### LESETEXT
################
Mit der bioorthogonalen Chemie auf Basis der Klick-Chemie wurden diese Strukturen erstmals zugänglich gemacht und haben unser Verständnis von Krankheitsbildern erweitert.
Die adaptierbare Chemie wird mittlerweile weit über die Glykobiologie hinaus eingesetzt und dient dazu, bioaktive Moleküle, Proteine, DNA und RNA zu erforschen sowie Antikörper-Wirkstoff-Konjugate (ADCs) für die Krebstherapie herzustellen. Außerdem finden Klick-Reaktionen routinemäßig Anwendungen in chemischen Laboren und ermöglichen materialwissenschaftliche Anwendungen, etwa zur Funktionalisierung von Oberflächen und Polymeren.
Die Autoren dieses Spotlights gehen davon aus, dass die Bedeutung hochselektiver bioorthogonaler oder Klick-Reaktionen noch wachsen wird und wir in Zukunft weitere Anwendungen in den molekularen Wissenschaften bewundern werden. Dafür brauchte es die wissenschaftlichen Leistungen der hier porträtierten Protagonisten, besonders aber auch die Fähigkeit Carolyn Bertozzis, die Bedeutung ihrer Forschung mitreißend zu vermitteln und damit Wissenschaftler:innen zu inspirieren. Vermutlich jeder Zuhörer eines Bertozzi-Vortrags wird hier zustimmen, im Fall des Autors Christian Hackenberger war es die GDCh-Liebig-Lectureship Bertozzis im Jahr 2002 während seiner Doktorarbeit. Seitdem hat ihn die bioorthogonale Chemie nicht losgelassen.
################
### QUELLENMATERIAL
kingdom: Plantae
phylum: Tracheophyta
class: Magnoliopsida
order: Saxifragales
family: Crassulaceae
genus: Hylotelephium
################
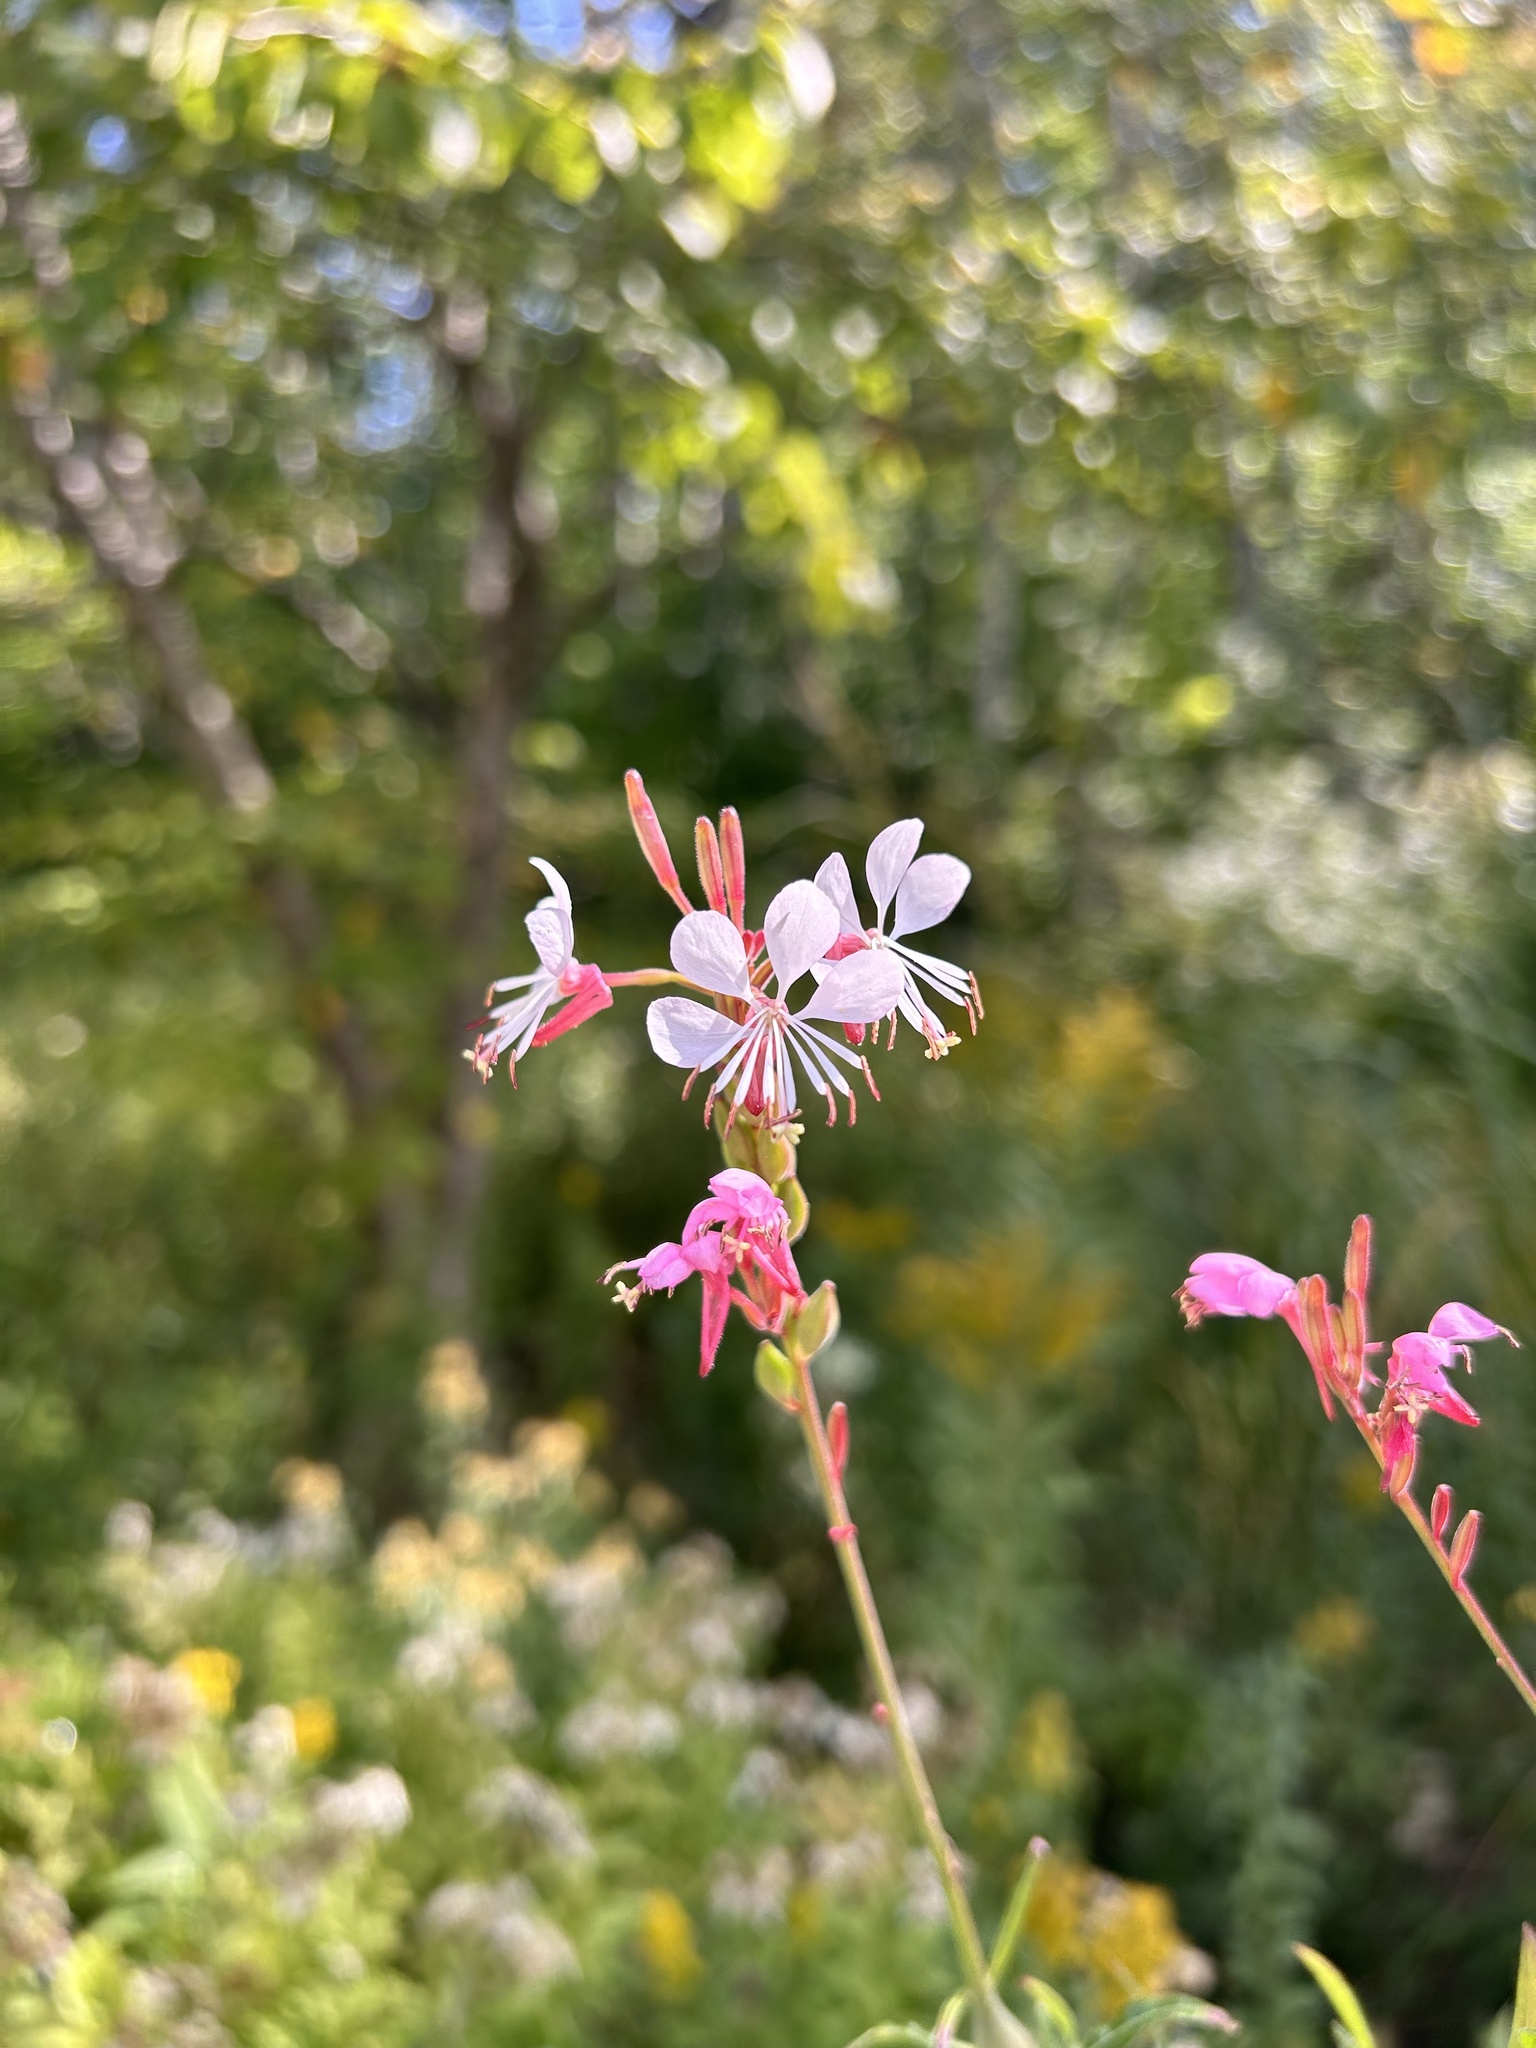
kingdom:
################
Formuliere den Absatz im Text über Klick-Chemie, der mit „Die adaptierbare Chemie“ beginnt, kürzer in ganzen Sätzen. Alle wesentlichen Fakten sollen erhalten bleiben.

Die adaptierbare Chemie wird weit über die Glykobiologie hinaus genutzt. Sie dient der Erforschung bioaktiver Moleküle, Proteine, DNA und RNA sowie der Herstellung von Antikörper-Wirkstoff-Konjugaten (ADCs) für die Krebstherapie. Klick-Reaktionen sind zudem in chemischen Laboren Routine und dienen in den Materialwissenschaften etwa der Funktionalisierung von Oberflächen und Polymeren.